母への暴言

☆ 文学青年の頃  その1

 その頃、29才を「青年」と称していいのか、ともかく私は まだ青春の真っ只中にいた。否、そう思っていた。
そして、「青春」にも、そろそろ決着の時期が近づいている予感もしていた。
 私は青春の総括譜としての記念誌に取り組んだ。題して【生きる】ガリ版刷り50部限定出版 …B5判70頁…と 書けば恰好いいけど、当時熱中していた青年団機関誌に較べると薄っぺらな ものだった。
 その中に、当時、町内の婦人層の人気を集めていたおフクロの交流グループ の機関誌に生意気にも寄稿した挑戦状を掲載している。記録では、昭和44年- 27才の時とある。
 曰く、

"断絶" 思いつくままの暴論 …の一節として… 『親 孝 行』

 「子を持って知る親の恩」「親孝行したい時分に親はなし」と言われるように、 子は自分だけで生きてきたような甘えから、真の親の苦労を知り難い。しかし、 いつかは親としての苦労を知ることになるのである。親は子を育て、子は親になる。 …永遠に繰り返されるこの輪廻…その中で親が子を育てることは当然の責務であり、 その見返りを子に期待すべきではないと思う。なぜなら、その子は親となって、 親から教わったすべてと自分が学んだすべてを合わせて、子に伝えることに専念 しなければならないからである。また、「自分が老いた時に養ってくれるだろう」 という期待で子を育てることは、愛ではなく打算であるに違いないからである。

 子孫を残していくことが人類の努めであるとするならば、純粋な愛として、その努めを 果たしたい。子は自分だけのものではなく、社会から預けられたものであり、親の愛 によって立派に成長した子は、親元を離れて社会に戻るのである。子は親を踏み台にしても、 より高い次元に進む…そこに、人類の進歩があり、 親の喜びがあるのではないだろうか。

 ここまで書いてくれば、「それでは、親として全然良いことがないではないか」 「勝手なことばかりで、自分が親になってから寂しいだろうに…」と、反論されるに 違いない。私は、「親以上の親になり、自分以上の子を育てる」ことで、親孝行を 果たしたいと思う。
 ただ、老齢の親を優しく労り、肩を叩くことで帳消しにするには、あまりにも 親の恩は大きすぎるからである。

 今の親に、それだけで満足してもらうことは無理 だろうが、私は、そのことで喜びを感じ、子どもの成人後は自分の一生の締めくく りのために、一層、老齢期を伸び伸びと生きてみたい。逆に言えば、老後を看て もらいたいから、あとは息子に頼らねばならないと考えるから、子のすべてが気懸かり なのであり、死そのものを含めた究極の幸福を目指した日々を過ごすことに専念 するとすれば、およそ嫁の悪口を言って廻る余裕などないことになろう。

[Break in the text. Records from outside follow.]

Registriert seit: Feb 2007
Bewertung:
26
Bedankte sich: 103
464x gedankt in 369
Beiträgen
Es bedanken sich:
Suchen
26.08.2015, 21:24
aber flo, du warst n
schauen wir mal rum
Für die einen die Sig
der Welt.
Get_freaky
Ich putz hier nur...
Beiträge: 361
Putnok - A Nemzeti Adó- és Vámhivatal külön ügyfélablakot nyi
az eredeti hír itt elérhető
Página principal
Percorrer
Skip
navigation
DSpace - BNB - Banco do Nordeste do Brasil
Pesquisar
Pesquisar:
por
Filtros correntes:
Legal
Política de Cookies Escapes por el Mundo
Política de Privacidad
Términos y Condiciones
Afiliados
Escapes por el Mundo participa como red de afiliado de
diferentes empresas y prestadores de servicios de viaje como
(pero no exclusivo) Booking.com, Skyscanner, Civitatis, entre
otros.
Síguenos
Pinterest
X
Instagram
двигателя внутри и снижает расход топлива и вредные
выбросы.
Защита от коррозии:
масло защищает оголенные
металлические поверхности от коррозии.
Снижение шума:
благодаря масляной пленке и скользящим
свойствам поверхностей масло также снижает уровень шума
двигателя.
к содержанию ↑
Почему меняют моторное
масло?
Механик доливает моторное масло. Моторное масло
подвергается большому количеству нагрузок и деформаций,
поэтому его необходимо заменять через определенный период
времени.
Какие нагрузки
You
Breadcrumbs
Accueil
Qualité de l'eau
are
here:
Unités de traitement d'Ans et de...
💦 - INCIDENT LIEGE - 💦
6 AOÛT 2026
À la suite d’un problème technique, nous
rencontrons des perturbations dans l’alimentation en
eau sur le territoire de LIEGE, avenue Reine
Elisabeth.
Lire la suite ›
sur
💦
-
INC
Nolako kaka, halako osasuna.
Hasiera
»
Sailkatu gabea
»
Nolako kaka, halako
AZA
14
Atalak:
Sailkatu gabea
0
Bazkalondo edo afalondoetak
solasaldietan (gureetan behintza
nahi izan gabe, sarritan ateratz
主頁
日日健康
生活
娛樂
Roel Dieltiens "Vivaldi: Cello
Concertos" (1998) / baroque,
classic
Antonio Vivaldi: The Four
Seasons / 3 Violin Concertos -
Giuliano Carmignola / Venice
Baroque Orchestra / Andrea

 では、老いた親の生活はどうなるのか。私は「親と子は、最愛の先輩と後輩の関係 である」と思っているから、子が親の老後を看ることは、自分が生かさして貰っている この社会を形成してくれた先輩に対する敬愛と感謝の念で、快適で伸び伸びとした環境を 与えることだと考える。
 親は子の人格を認め、子は親の労苦に感謝する…この美しい親子関係が崩れることは ないだろろう。むしろ、自分の親を大事にする親孝行よりも、先輩として親のみへの 敬愛のみでなく、隣のじいさん、ばあさんへも変わりなく接することができれば、 「老人の日」など不要であろう。

 すべての先輩に対する感謝と生きる喜びに満ちた社会ができたとき、はじめて、 自我の独立と社会性という相反する大切なことが両立できるように思えるのです。…

 今読み直してみて、なんとまぁ思い切ったことを書いたものだと感心するが、 あれから30年近く経って、当時の母より10才も歳を加えた今となっても、私の親子感 は変わらない。これでよいと思える。願わくば、私の娘や息子も、今このように思ってくれて いればとさえ思う。

 この文に、母のメンバーでは激論もあったろうに、母は一言の感想も口にしなかった。 共働きの私たちに代わって、母はいつも喜々として二人の孫を育て、婦人会役員の マスコットとして連れて回ってくれていたようである。
70才で慢性肝炎が悪化して歩行も ままならぬ体になっても、娘の中国留学を喜び、息子のT大学の入学式には「死んでも 上京する」と言って靖国神社に詣で、両親の参列しか認められなかった日本武道館での入学式の 模様を涙して聞いた。
 … そして2ヶ月後、黙ったまんま逝った。

 私は長女が、「私の29才」になった時、息子とともに、この【生きる】を手渡そうと 考えている。